O sertão do semi-árido e do flagelo da seca só chegou ao cinema brasileiro na década de 60. Até então a região fora praticamente ignorada como tema ou cenário para produções cinematográficas de ficção e mesmo documentários. Existem poucas exceções. Devidamente registradas podermos citar as imagens feitas por Benjamin Abrahão, em 1936, documentando as atividades de Lampião e seu bando na caatinga; e o filme de Lima Barreto, O Cangaceiro, de 1953, também inspirado no banditismo nordestino, mas rodado no interior de São Paulo e apresentando os cangaceiros montados à cavalo e agindo como caubóis dos filmes americanos.

Coube ao paraibano Linduarte Noronha, acompanhado do cinegrafista pernambucano Rucker Vieira, a realização, em 1960, de Aruanda - um documentário mostrando a vida de remanescentes de um quilombo no interior da Paraíba - desvendar para o país a paisagem árida e a miséria na qual o povo nordestino estava mergulhada. O filme, descoberto pelos cineastas que estavam naquele momento buscando rumos para o cinema nacional, tornou-se uma espécie de libelo em imagens da proposta de um cinema baseado numa estética despojada onde a escassez de recursos técnicos fosse aliada do subdesenvolvimento na definição de uma nova linguagem para a arte cinematográfica.

O movimento do Cinema Novo - liderado por Nelson Pereira dos Santos e Glauber Rocha - foi, então, buscar no sertão nordestino o motivo e a inspiração para seus filmes tornando visível uma realidade até então conhecida, sobretudo por meio da literatura, mas pouco vista nos centros urbanos do país. Vidas Secas, de Santos - adaptação do romance de Graciliano Ramos -; Deus e o Diabo na Terra do Sol, de Rocha; e Os Fuzis, de Ruy Guerra, todos realizados em 1963, foram os primeiros a seguirem esta trilha.

Aclamados no mundo inteiro, esses filmes são hoje considerados obras clássicas de nossa cinematografia e em muitos aspectos não perderam sua atualidade. Esteticamente, eles marcaram o cinema brasileiro e suas imagens ainda são referências para as produções que se seguiram.
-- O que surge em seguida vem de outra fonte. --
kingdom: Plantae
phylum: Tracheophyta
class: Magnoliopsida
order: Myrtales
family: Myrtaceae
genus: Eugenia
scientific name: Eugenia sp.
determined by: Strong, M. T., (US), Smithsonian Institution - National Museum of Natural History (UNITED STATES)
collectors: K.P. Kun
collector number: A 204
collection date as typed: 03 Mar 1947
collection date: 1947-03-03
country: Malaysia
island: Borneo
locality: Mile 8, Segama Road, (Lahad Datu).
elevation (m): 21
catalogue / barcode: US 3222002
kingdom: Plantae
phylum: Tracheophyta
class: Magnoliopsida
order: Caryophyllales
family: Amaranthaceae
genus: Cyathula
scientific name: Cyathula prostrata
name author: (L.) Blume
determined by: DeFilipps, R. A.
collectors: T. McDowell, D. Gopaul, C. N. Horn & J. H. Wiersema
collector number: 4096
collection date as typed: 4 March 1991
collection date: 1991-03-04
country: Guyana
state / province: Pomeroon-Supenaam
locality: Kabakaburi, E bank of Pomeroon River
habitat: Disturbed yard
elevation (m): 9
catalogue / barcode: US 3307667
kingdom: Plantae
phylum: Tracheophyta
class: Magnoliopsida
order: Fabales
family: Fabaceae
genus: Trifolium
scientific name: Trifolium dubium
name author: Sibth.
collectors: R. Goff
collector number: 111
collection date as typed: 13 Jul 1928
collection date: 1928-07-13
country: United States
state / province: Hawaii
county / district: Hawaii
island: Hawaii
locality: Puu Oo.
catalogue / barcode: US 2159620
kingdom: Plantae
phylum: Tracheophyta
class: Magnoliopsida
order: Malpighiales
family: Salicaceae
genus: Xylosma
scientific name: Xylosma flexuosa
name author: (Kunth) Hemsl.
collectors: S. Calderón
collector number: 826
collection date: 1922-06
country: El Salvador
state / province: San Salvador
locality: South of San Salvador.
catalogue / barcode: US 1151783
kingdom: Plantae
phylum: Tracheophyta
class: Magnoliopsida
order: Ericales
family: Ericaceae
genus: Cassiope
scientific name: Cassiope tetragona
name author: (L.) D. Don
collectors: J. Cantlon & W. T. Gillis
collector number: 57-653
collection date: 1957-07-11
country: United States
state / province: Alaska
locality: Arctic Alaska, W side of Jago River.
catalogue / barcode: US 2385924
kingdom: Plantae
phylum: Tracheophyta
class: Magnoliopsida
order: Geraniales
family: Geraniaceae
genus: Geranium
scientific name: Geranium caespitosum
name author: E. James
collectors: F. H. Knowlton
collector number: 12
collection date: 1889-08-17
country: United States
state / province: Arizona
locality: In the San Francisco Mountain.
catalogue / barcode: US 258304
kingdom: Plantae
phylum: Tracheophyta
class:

Do ponto de vista temático, passados mais de 40 anos, o sertão nordestino e seus habitantes ainda sofrem com a irresponsabilidade pela qual os caprichos do clima são tratados, algo que essas obras apontaram com a crueza necessária.

Ver ou rever as representações do sertão nordestino a partir da perspectiva dos cineastas brasileiros é, dessa forma, uma excelente oportunidade de repensar nossa identidade cultural e compreender a formação de nosso imaginário, um exercício ao qual não devemos nos furtar jamais.